Странное они производят впечатление. Написанные по горячим следам, они — «литературны». В них ощущается замах на нечто большее, чем дневник или репортаж. Литературность «Записок…» угадывается в их парадоксальной традиционности. Угадываются литературные предшественники: «Фронт» Ларисы Рейснер, «Конармия» Бабеля. «Орнаментальная» проза 20-х годов, из которой выброшены все «орнаментализмы». Оставлена только ритмическая организация текста и интонация — спокойным, деловым тоном о жестоких и страшных вещах. Слуцкий, разумеется, не мог знать, как «работал» с бабелевским текстом Варлам Шаламов («Я вычеркивал все его „пожары, веселые как воскресенье“, — рассказы оставались живыми»), но его принцип работы в этой традиции, в традиции этой прозы, был точно таким же. «Отжать» всю пышную роскошь эпитетов и метафор. Слуцкий пишет, что до войны раз пятнадцать прочел сборник рассказов Бабеля. Следы этого чтения в «Записках о войне» полемичны. Бабелевский Лютов, alter ego Бабеля, лирический, если можно так выразиться, герой «Конармии», — очкарик, интеллигент, примкнувший к революции; его несет стихия народного бунта. Лирический герой «Записок о войне» Слуцкого и его ранних баллад — интеллигент, руководящий народным бунтом, организованным в регулярную армию. Это был не момент истины — момент заблуждения. Но энергия этого заблуждения позволила разгромить тоталитаризм «справа» — фашизм — и впоследствии не позволила примкнуть к тоталитаризму «слева» в самом бесчеловечном его «изводе» — к сталинизму.

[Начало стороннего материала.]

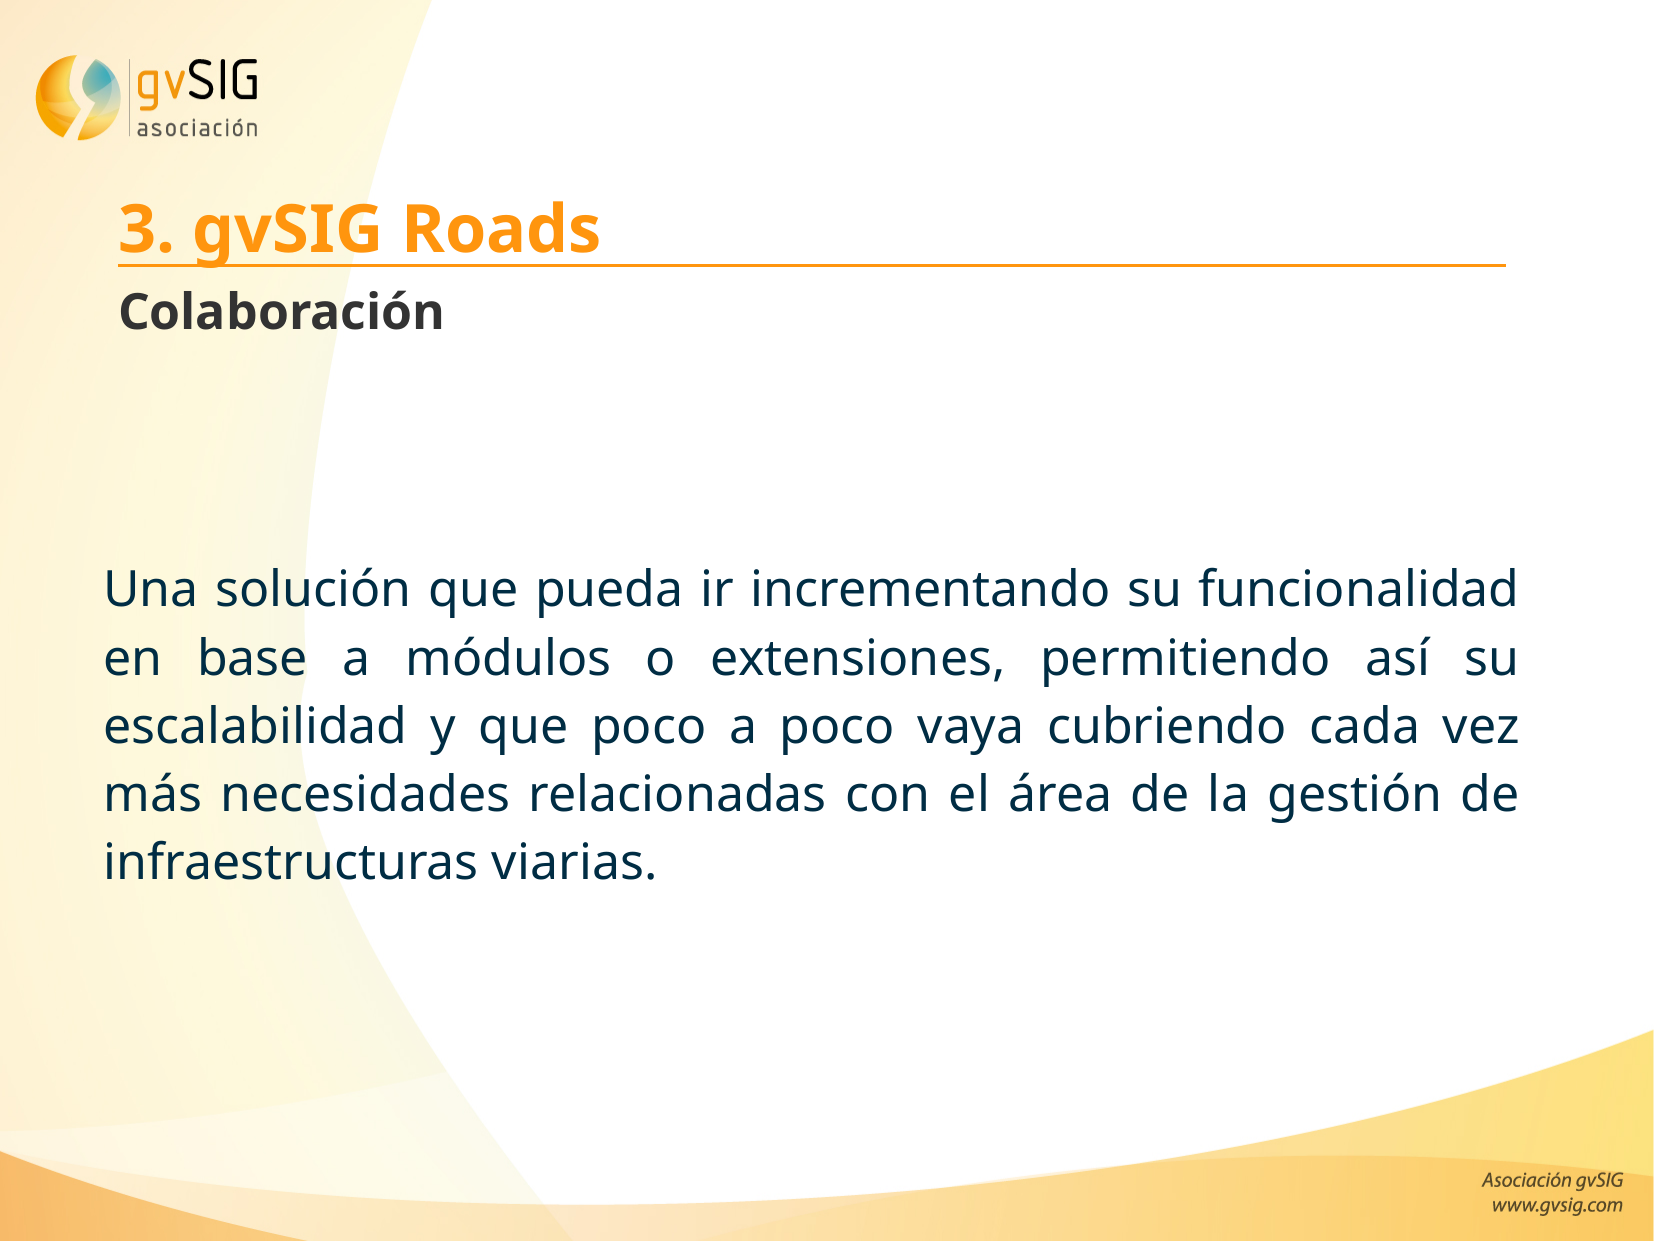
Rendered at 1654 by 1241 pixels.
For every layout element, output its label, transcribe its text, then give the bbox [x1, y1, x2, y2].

title Colaboración [118, 276, 1607, 414]
picture [0, 0, 1654, 1241]
text_box Una solución que pueda ir incrementando su funcionalidad en base a módulos o extensiones, permitiendo así su escalabilidad y que poco a poco vaya cubriendo cada vez más necesidades relacionadas con el área de la gestión de infraestructuras viarias. [88, 409, 1536, 975]
title 3. gvSIG Roads [118, 177, 1607, 276]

О том, как себе представлял дальнейшее развитие событий Слуцкий, пишет его друг, Давид Самойлов: «Он воротился в Москву в сентябре 1946-го… Он тогда замечательно рассказывал о войне, и часть его рассказов, остроумных, забавных, сюжетных, он записал и давал читать друзьям машинописные брошюры: „Женщины Европы“, „Попы“, „Евреи“ и т. д. Памятуя о военных записках, сказал ему: „Будешь писать воспоминания? У тебя получается“. — „Не буду. Хочу написать историю нескольких своих стихов. Все, что надо, решил вложить в стихи“…На другой день после приезда Слуцкого пришел Наровчатов…Наша тройственная беседа происходила в духе откровенного марксизма…Соглашение с Западом окончилось. Европа стала провинцией…Отсюда резкое размежевание идеологий…Тактикой, как видно, мы считали начало великодержавной и шовинистической политики. Ждали восстановления коминтерновских лозунгов».
Слуцкому кажется: то, что не удалось анархической конармии в 1920-м, удастся советской армии в 1945-м. Российская революция перерастет в революцию всеевропейскую. Тогда на причитающиеся им по праву места будут возвращены те уничтоженные люди 20-х, кого он не без оснований считал своими учителями. Люди революционных «бури и натиска», они не подошли дисциплинированному военному лагерю 30-х, но теперь, когда в Европе поднимается своя «буря», — теперь-то они понадобятся вновь. Вот откуда в тексте Бориса Слуцкого имена репрессированных, тогда еще не реабилитированных поэтов и писателей — Пильняка, Клычкова, Мандельштама. Вот почему Слуцкий пишет о знаменитом Юрии Саблине — участнике левоэсеровского мятежа 6 июля 1918 года в Москве; вот почему называет публицистику Ильи Эренбурга «моральной левой оппозицией по отношению к официальной линии». Словосочетание «левая оппозиция» взрывоопасно, бризантно — так называлась оппозиция Троцкого и его сторонников, ориентированных на мировую революцию. В 30-е годы не было ничего страшнее, чем оказаться «троцкистом». Слуцкому кажется, что нынче (в 1944 — 1945-м) все изменилось. Тактика (погоны, «темные доски обрусительских икон», патриотизм, приближающийся к шовинизму, к великодержавью) должна смениться стратегией (возрождение «коминтерновских лозунгов»). Поэтому Слуцкий с таким воодушевлением описывает Сербию 1944 — 1945-го — он вдохнул воздух крестьянской революции, во главе которой — направляющая и организующая сила: городские образованные люди, интеллигенты и рабочие, — коммунисты.